The Sea Goddess is widely regarded as the protector of Taiwan.
Worshipped throughout Taiwan, Southeast Asia and coastal southern China, the Sea Goddess is the patroness of sailors and fishermen.
To the Taiwanese people—who inhabit an island and whose fates are thus intertwined with the goddess—she is also their protector and oversees their daily lives.
The Goddess’s devotees address her by the reverent and endearing title of Matsu (also rendered as Māzǔ in Mandarin or Má-chó· in the Taiwanese language). It means the Mother or the Ancestress.
The Taiwanese people pray to their patron goddess for all things—not just issues relating to the sea. They pray to her for protection, marriage, love, fortune and success.
Like a wise and loving parent, the Taiwanese see this compassionate deity as a motherly figure who watches over them. They have constructed thousands of temples, shrines and sanctuaries dedicated to her and devotion to the Sea Goddess is an integral part of life on the island.
According to legend, Matsu was a real person.
She lived over a thousand years ago in a humble fishing village in what is today the Fujian province of China.
Hers is a tale about a brave young heroine whose altruism led to her deification as a goddess.

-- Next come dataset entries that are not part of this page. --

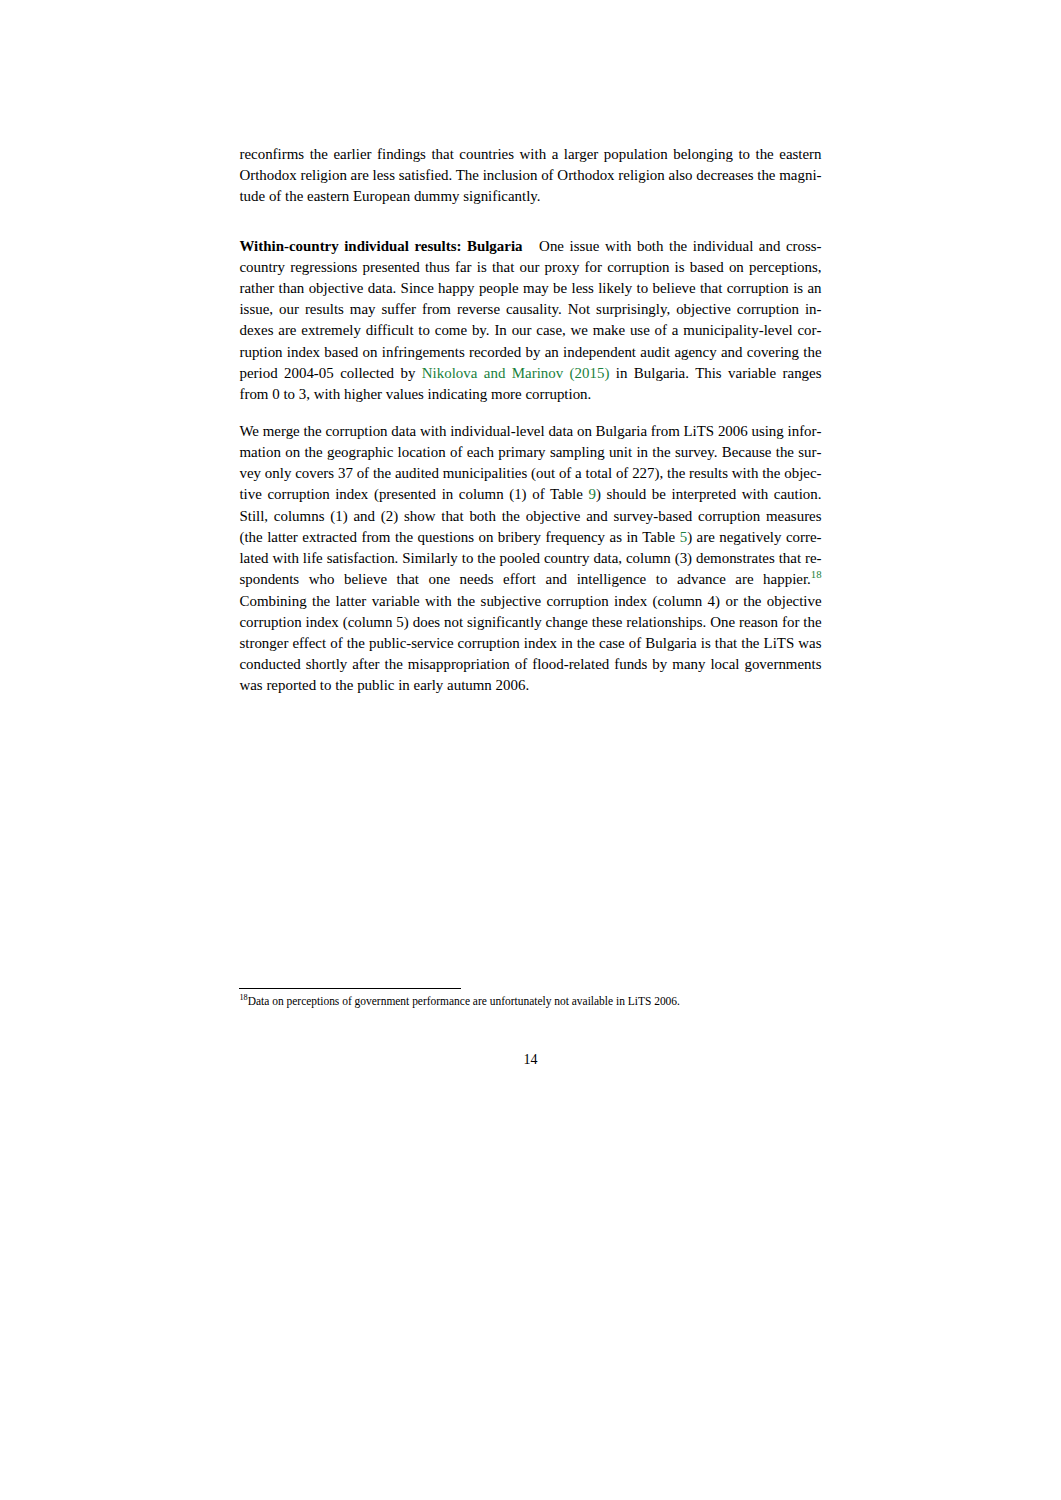reconfirms the earlier findings that countries with a larger population belonging to the eastern Orthodox religion are less satisfied. The inclusion of Orthodox religion also decreases the magnitude of the eastern European dummy significantly.
Within-country individual results: Bulgaria One issue with both the individual and cross-country regressions presented thus far is that our proxy for corruption is based on perceptions, rather than objective data. Since happy people may be less likely to believe that corruption is an issue, our results may suffer from reverse causality. Not surprisingly, objective corruption indexes are extremely difficult to come by. In our case, we make use of a municipality-level corruption index based on infringements recorded by an independent audit agency and covering the period 2004-05 collected by Nikolova and Marinov (2015) in Bulgaria. This variable ranges from 0 to 3, with higher values indicating more corruption.
We merge the corruption data with individual-level data on Bulgaria from LiTS 2006 using information on the geographic location of each primary sampling unit in the survey. Because the survey only covers 37 of the audited municipalities (out of a total of 227), the results with the objective corruption index (presented in column (1) of Table 9) should be interpreted with caution. Still, columns (1) and (2) show that both the objective and survey-based corruption measures (the latter extracted from the questions on bribery frequency as in Table 5) are negatively correlated with life satisfaction. Similarly to the pooled country data, column (3) demonstrates that respondents who believe that one needs effort and intelligence to advance are happier.18 Combining the latter variable with the subjective corruption index (column 4) or the objective corruption index (column 5) does not significantly change these relationships. One reason for the stronger effect of the public-service corruption index in the case of Bulgaria is that the LiTS was conducted shortly after the misappropriation of flood-related funds by many local governments was reported to the public in early autumn 2006.
18Data on perceptions of government performance are unfortunately not available in LiTS 2006.
14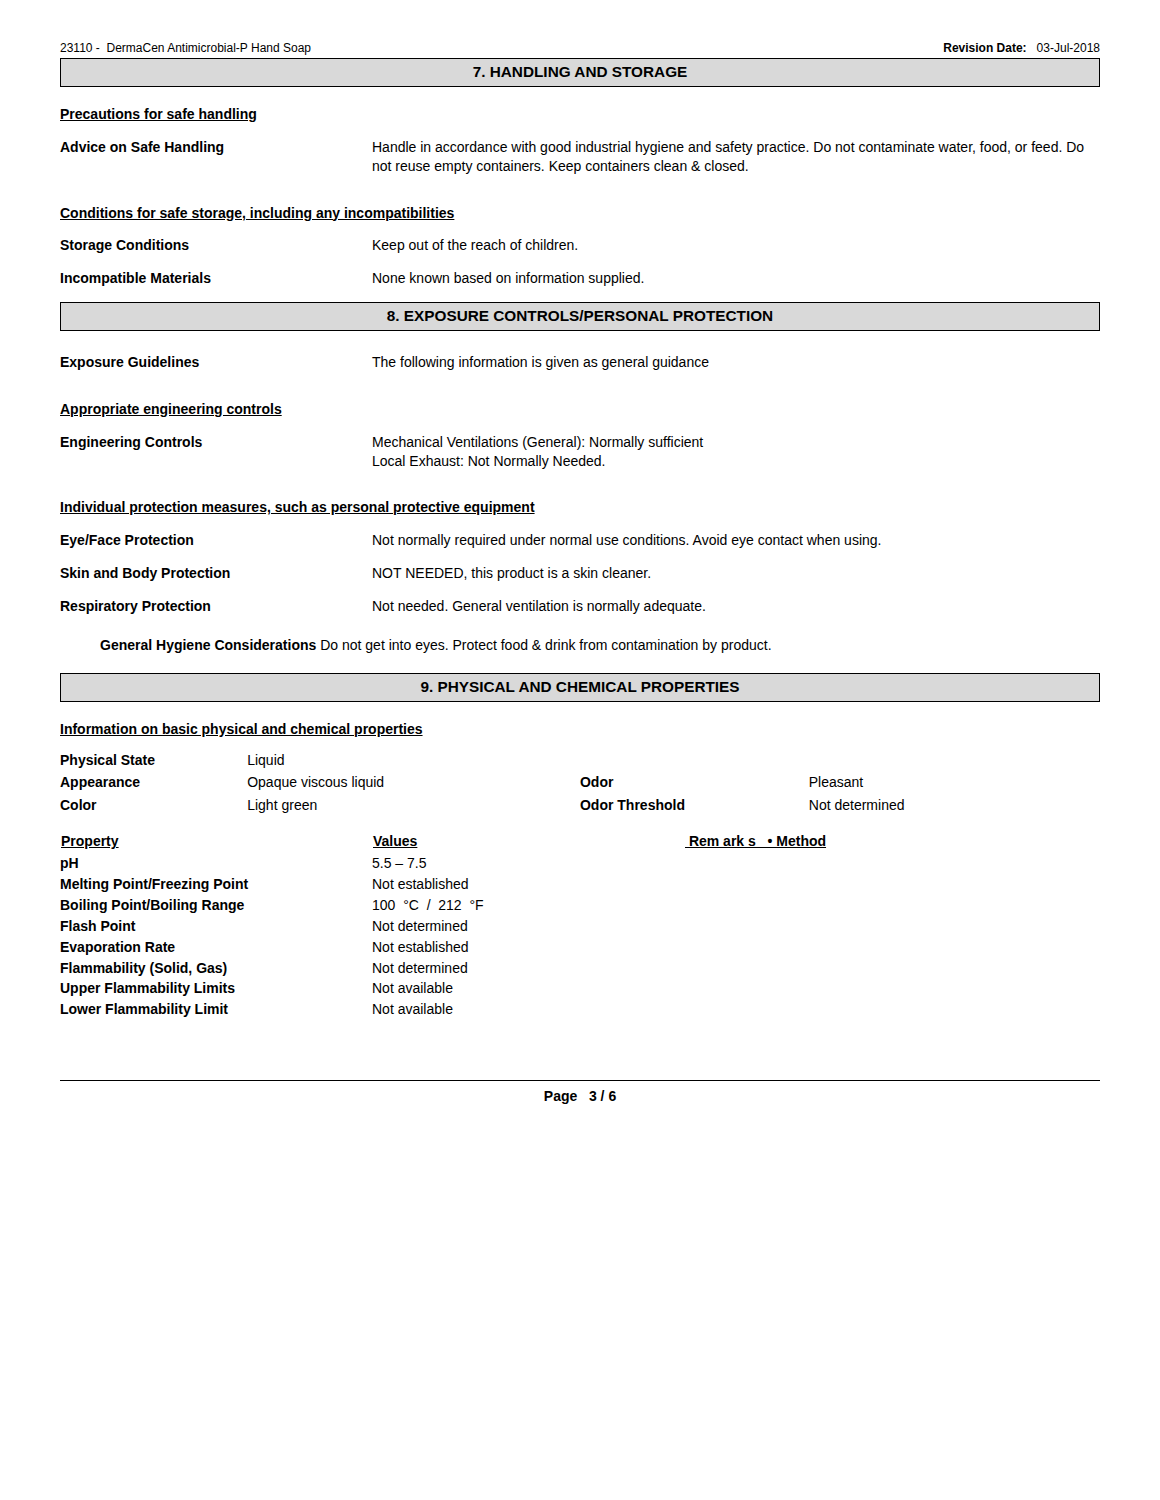23110 - DermaCen Antimicrobial-P Hand Soap
Revision Date: 03-Jul-2018
7. HANDLING AND STORAGE
Precautions for safe handling
| Advice on Safe Handling | Handle in accordance with good industrial hygiene and safety practice. Do not contaminate water, food, or feed. Do not reuse empty containers. Keep containers clean & closed. |
Conditions for safe storage, including any incompatibilities
| Storage Conditions | Keep out of the reach of children. |
| Incompatible Materials | None known based on information supplied. |
8. EXPOSURE CONTROLS/PERSONAL PROTECTION
| Exposure Guidelines | The following information is given as general guidance |
Appropriate engineering controls
| Engineering Controls | Mechanical Ventilations (General): Normally sufficient Local Exhaust: Not Normally Needed. |
Individual protection measures, such as personal protective equipment
| Eye/Face Protection | Not normally required under normal use conditions. Avoid eye contact when using. |
| Skin and Body Protection | NOT NEEDED, this product is a skin cleaner. |
| Respiratory Protection | Not needed. General ventilation is normally adequate. |
General Hygiene Considerations Do not get into eyes. Protect food & drink from contamination by product.
9. PHYSICAL AND CHEMICAL PROPERTIES
Information on basic physical and chemical properties
| Physical State | Liquid | | |
| Appearance | Opaque viscous liquid | Odor | Pleasant |
| Color | Light green | Odor Threshold | Not determined |
| Property | Values | Rem ark s • Method |
| --- | --- | --- |
| pH | 5.5 – 7.5 | |
| Melting Point/Freezing Point | Not established | |
| Boiling Point/Boiling Range | 100 °C / 212 °F | |
| Flash Point | Not determined | |
| Evaporation Rate | Not established | |
| Flammability (Solid, Gas) | Not determined | |
| Upper Flammability Limits | Not available | |
| Lower Flammability Limit | Not available | |
Page 3 / 6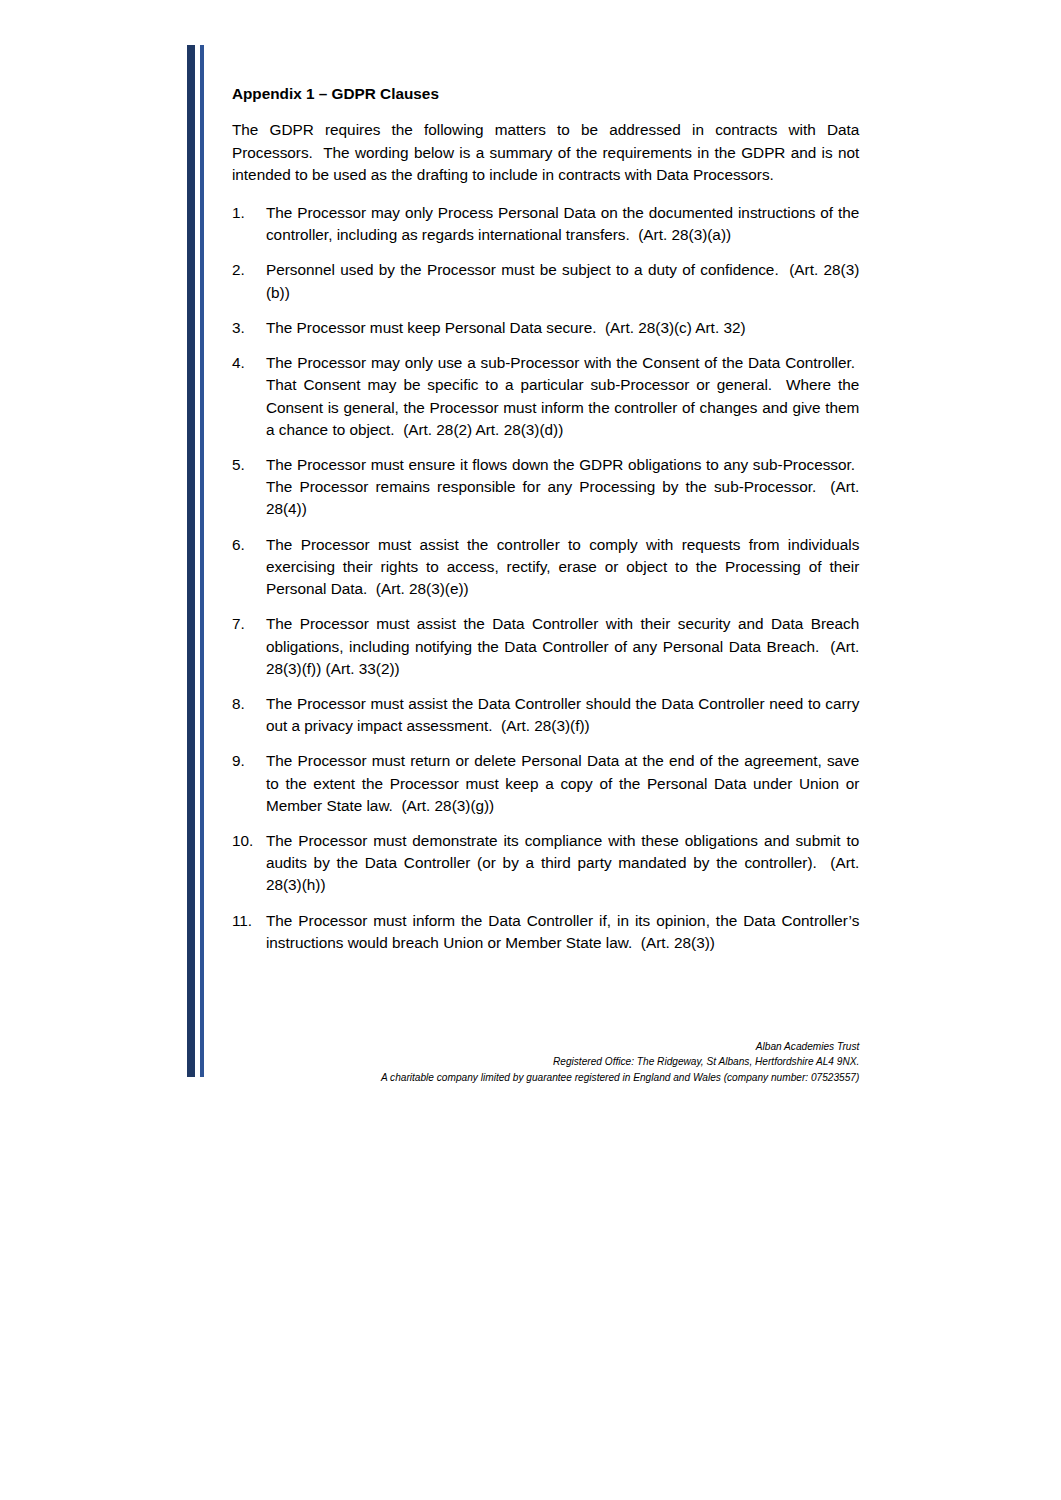Appendix 1 – GDPR Clauses
The GDPR requires the following matters to be addressed in contracts with Data Processors. The wording below is a summary of the requirements in the GDPR and is not intended to be used as the drafting to include in contracts with Data Processors.
The Processor may only Process Personal Data on the documented instructions of the controller, including as regards international transfers. (Art. 28(3)(a))
Personnel used by the Processor must be subject to a duty of confidence. (Art. 28(3)(b))
The Processor must keep Personal Data secure. (Art. 28(3)(c) Art. 32)
The Processor may only use a sub-Processor with the Consent of the Data Controller. That Consent may be specific to a particular sub-Processor or general. Where the Consent is general, the Processor must inform the controller of changes and give them a chance to object. (Art. 28(2) Art. 28(3)(d))
The Processor must ensure it flows down the GDPR obligations to any sub-Processor. The Processor remains responsible for any Processing by the sub-Processor. (Art. 28(4))
The Processor must assist the controller to comply with requests from individuals exercising their rights to access, rectify, erase or object to the Processing of their Personal Data. (Art. 28(3)(e))
The Processor must assist the Data Controller with their security and Data Breach obligations, including notifying the Data Controller of any Personal Data Breach. (Art. 28(3)(f)) (Art. 33(2))
The Processor must assist the Data Controller should the Data Controller need to carry out a privacy impact assessment. (Art. 28(3)(f))
The Processor must return or delete Personal Data at the end of the agreement, save to the extent the Processor must keep a copy of the Personal Data under Union or Member State law. (Art. 28(3)(g))
The Processor must demonstrate its compliance with these obligations and submit to audits by the Data Controller (or by a third party mandated by the controller). (Art. 28(3)(h))
The Processor must inform the Data Controller if, in its opinion, the Data Controller’s instructions would breach Union or Member State law. (Art. 28(3))
Alban Academies Trust
Registered Office: The Ridgeway, St Albans, Hertfordshire AL4 9NX.
A charitable company limited by guarantee registered in England and Wales (company number: 07523557)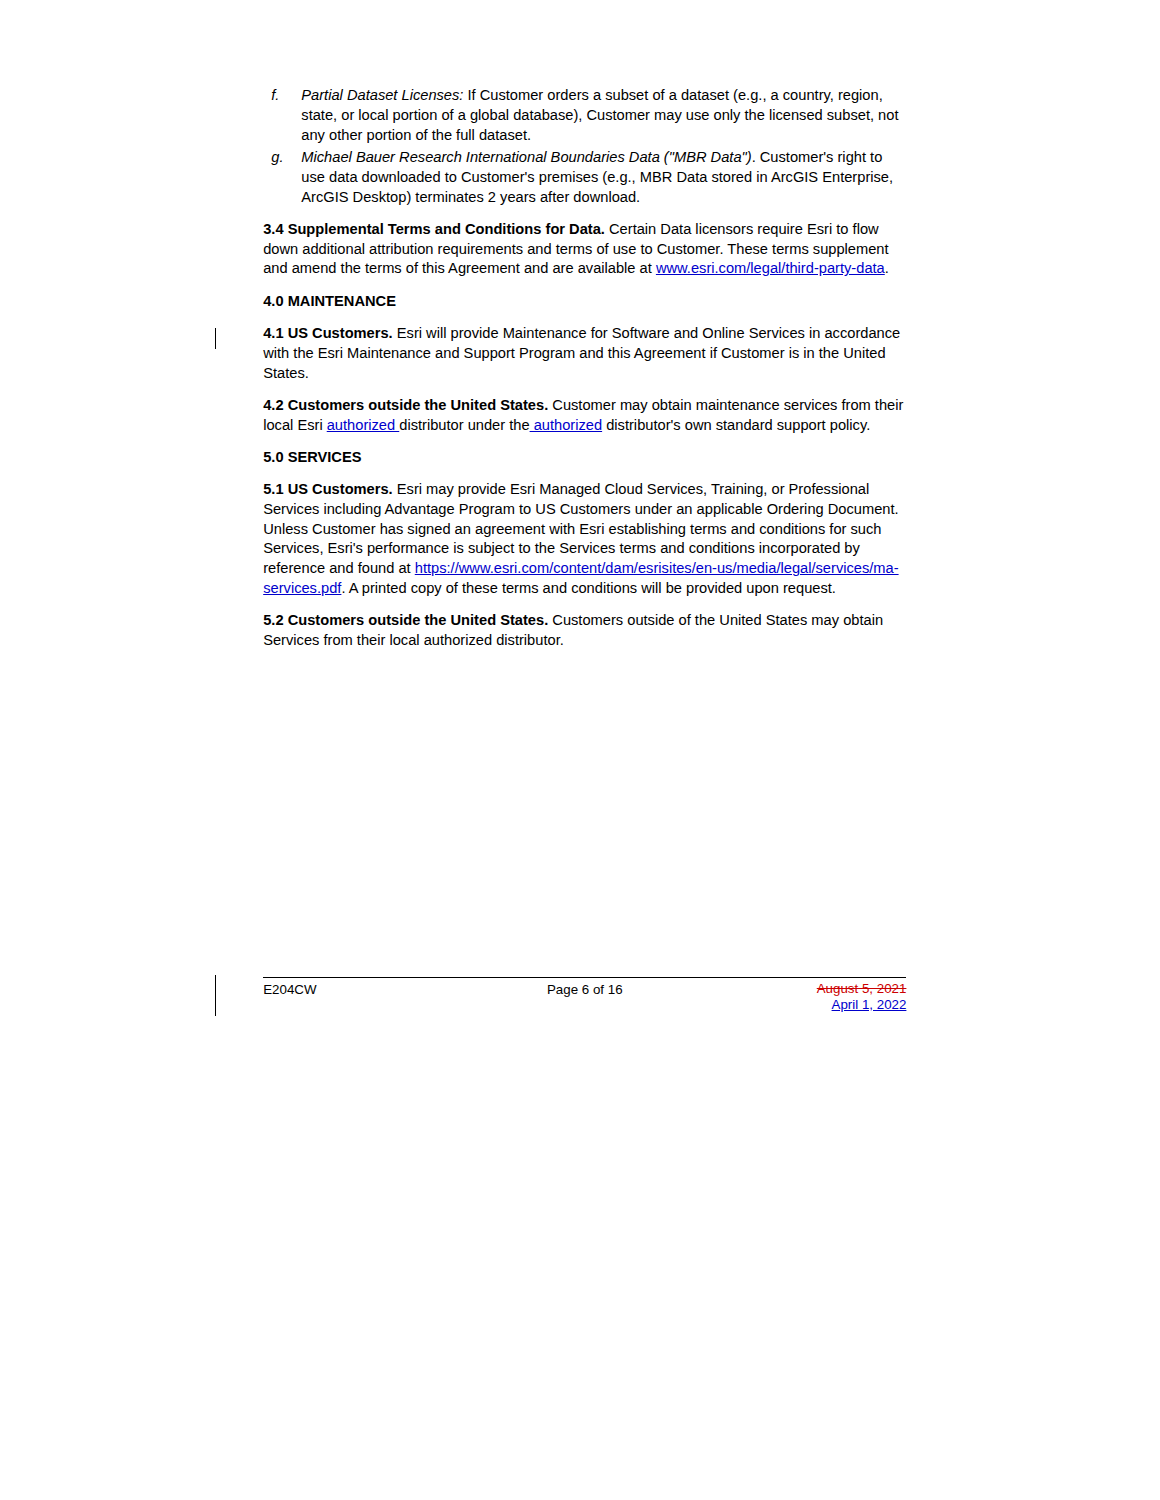f. Partial Dataset Licenses: If Customer orders a subset of a dataset (e.g., a country, region, state, or local portion of a global database), Customer may use only the licensed subset, not any other portion of the full dataset.
g. Michael Bauer Research International Boundaries Data ("MBR Data"). Customer's right to use data downloaded to Customer's premises (e.g., MBR Data stored in ArcGIS Enterprise, ArcGIS Desktop) terminates 2 years after download.
3.4 Supplemental Terms and Conditions for Data. Certain Data licensors require Esri to flow down additional attribution requirements and terms of use to Customer. These terms supplement and amend the terms of this Agreement and are available at www.esri.com/legal/third-party-data.
4.0 MAINTENANCE
4.1 US Customers. Esri will provide Maintenance for Software and Online Services in accordance with the Esri Maintenance and Support Program and this Agreement if Customer is in the United States.
4.2 Customers outside the United States. Customer may obtain maintenance services from their local Esri authorized distributor under the authorized distributor's own standard support policy.
5.0 SERVICES
5.1 US Customers. Esri may provide Esri Managed Cloud Services, Training, or Professional Services including Advantage Program to US Customers under an applicable Ordering Document. Unless Customer has signed an agreement with Esri establishing terms and conditions for such Services, Esri's performance is subject to the Services terms and conditions incorporated by reference and found at https://www.esri.com/content/dam/esrisites/en-us/media/legal/services/ma-services.pdf. A printed copy of these terms and conditions will be provided upon request.
5.2 Customers outside the United States. Customers outside of the United States may obtain Services from their local authorized distributor.
| E204CW | Page 6 of 16 | August 5, 2021 April 1, 2022 |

In the year 960, on the small island of Meizhou, a baby girl was born to the Lín family.
Shortly after birth, the infant’s parents noticed that—unlike other newborns—theirs did not cry. Noting this peculiarity, they gave her the name Mòniáng, which means the silent maiden.
Mòniáng was brought up a tough fisherman’s daughter.
By her fifteenth year, she was an excellent swimmer and an expert martial artist. She was also kind and brave—and she worried constantly for the well-being of the fisherfolk who risked their lives with each sortie out to sea.
Whenever local fishing fleets were braved open waters, the young maiden would stand atop a crag overlooking the sea.
On this rock, Mòniáng—dress in bright red clothing that made her highly visible—would signal to the fishermen and guide them around treacherous, submerged rocks while putting herself in serious danger.
Her selfless, fearless actions became legendary and—already in her own lifetime—she became a sort of guardian angel of the fisherfolk. This noble life that she led, however, was to be a brief one.
In Mòniáng’s sixteenth year, her father set out to sea and was never seen again.
The teenage girl was deeply distressed and, bravely and foolishly, swam out to open sea on her own—desperately searching for her father.
Her search was futile and after long hours of exhausting swimming and searching, the teen drowned.
Her lifeless body eventually washed up on the shores of a small island in the Formosa Strait. That island was called Nan’gan and it is a part of what is now known as the Matsu Islands
After her death, Mòniáng was deified by the fisherfolk as a protector goddess of the sea. She came to be known by the title of Matsu and various mythical tales became attached to her legend.
Worship of Matsu gradually spread throughout southern and coastal Chinese communities, such as those on the continent in Fujian and Guangdong, and was eventually brought to overseas communities in Taiwan and Southeast Asia by 17th-century immigrants.
Many temples, shrines, and sanctuaries dedicated to Matsu in different countries maintain friendships and associations with one another, creating a vast devotional network spanning great distances and crossing borders.
On the island of Taiwan, annual parades are held to honour this heroine and goddess.
These are festive occasions where a figure of the deity travels in a carriage accompanied by a large entourage of acrobats, musicians, priests and faithful worshippers.
She visits various sites across the island associated with the goddess. These parades and processions are always accompanied by music, prayers, fireworks and celebrations as they tour the island nation.